Marcel Lebleu, ambassadeur du Canada au Sénégal a abondé dans le même sens soulignant que « les violences touchent une femme sur trois. Donc il est important d’en parler ».
Mauvaise pente, un roman qui peint les réalités sociétales à travers le personnage Alimatou Ly aborde en général les violences physiques et psychologiques faites aux femmes, les pressions sociales et la solitude féminine.
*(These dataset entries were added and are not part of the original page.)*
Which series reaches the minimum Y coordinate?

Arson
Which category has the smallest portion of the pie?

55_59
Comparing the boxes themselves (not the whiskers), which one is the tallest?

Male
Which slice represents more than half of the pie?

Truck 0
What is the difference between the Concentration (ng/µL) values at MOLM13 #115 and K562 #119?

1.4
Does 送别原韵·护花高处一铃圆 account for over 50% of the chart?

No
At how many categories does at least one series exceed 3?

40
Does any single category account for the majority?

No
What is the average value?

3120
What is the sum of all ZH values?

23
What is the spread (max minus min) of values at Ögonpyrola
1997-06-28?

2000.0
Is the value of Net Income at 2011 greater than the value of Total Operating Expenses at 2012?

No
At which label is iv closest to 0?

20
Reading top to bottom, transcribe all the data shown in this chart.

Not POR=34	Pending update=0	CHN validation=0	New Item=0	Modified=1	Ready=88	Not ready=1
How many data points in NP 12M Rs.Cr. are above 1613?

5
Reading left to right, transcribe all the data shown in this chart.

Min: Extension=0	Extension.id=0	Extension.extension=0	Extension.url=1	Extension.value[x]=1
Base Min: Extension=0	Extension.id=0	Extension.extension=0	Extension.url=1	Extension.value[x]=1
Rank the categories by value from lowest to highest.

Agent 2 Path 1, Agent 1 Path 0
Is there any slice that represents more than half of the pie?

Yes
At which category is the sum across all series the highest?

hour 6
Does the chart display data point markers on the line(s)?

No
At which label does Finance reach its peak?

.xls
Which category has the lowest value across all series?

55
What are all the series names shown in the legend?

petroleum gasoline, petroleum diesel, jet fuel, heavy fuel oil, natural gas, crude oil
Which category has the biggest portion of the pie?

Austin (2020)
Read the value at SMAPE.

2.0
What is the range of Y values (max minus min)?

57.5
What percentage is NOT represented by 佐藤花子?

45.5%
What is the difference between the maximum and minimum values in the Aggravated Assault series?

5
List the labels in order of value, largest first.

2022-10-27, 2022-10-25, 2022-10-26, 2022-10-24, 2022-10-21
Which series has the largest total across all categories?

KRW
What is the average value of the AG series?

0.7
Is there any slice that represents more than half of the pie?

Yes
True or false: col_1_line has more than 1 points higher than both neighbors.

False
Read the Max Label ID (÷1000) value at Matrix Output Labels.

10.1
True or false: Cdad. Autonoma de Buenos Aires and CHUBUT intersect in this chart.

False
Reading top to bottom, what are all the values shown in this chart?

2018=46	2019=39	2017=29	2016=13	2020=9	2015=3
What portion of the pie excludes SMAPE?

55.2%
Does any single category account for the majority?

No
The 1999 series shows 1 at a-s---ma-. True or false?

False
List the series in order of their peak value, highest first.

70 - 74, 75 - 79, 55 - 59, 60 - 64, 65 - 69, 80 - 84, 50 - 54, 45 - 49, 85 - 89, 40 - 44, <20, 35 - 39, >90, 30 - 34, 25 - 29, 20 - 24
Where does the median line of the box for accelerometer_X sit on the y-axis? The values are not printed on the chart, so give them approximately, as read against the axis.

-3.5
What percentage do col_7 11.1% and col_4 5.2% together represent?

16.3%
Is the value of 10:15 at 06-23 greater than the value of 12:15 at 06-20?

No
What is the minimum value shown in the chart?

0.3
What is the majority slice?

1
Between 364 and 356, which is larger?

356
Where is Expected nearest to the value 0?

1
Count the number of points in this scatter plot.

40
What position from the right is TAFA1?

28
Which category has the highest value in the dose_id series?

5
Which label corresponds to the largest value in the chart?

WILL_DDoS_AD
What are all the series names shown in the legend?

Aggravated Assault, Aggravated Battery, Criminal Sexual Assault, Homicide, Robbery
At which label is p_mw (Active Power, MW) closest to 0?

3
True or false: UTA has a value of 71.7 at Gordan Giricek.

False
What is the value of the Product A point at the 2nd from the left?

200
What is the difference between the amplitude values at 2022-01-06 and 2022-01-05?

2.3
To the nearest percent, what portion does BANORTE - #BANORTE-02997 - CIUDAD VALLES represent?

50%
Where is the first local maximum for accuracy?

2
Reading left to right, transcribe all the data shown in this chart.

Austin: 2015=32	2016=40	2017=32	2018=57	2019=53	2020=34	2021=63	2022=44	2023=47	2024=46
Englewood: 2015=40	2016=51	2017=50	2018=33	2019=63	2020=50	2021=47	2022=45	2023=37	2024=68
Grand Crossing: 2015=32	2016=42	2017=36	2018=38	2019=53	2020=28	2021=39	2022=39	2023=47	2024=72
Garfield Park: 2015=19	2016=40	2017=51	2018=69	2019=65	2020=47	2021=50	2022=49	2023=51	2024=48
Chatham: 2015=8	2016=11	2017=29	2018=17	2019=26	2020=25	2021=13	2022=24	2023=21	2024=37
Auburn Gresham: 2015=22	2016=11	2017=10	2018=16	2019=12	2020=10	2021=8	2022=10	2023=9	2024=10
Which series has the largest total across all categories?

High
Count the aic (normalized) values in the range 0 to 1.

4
Après un exposé sur certains passages du livre, le public composé de femmes de différentes générations élargit le débat à travers des contributions, commentaires, remarques, critiques et des questions.
Les questions liées à la solidarité féminine, la polygamie, le patriarcat ainsi que les croyances sociétales transmises de génération en génération ont également été abordées lors de ce débat littéraire.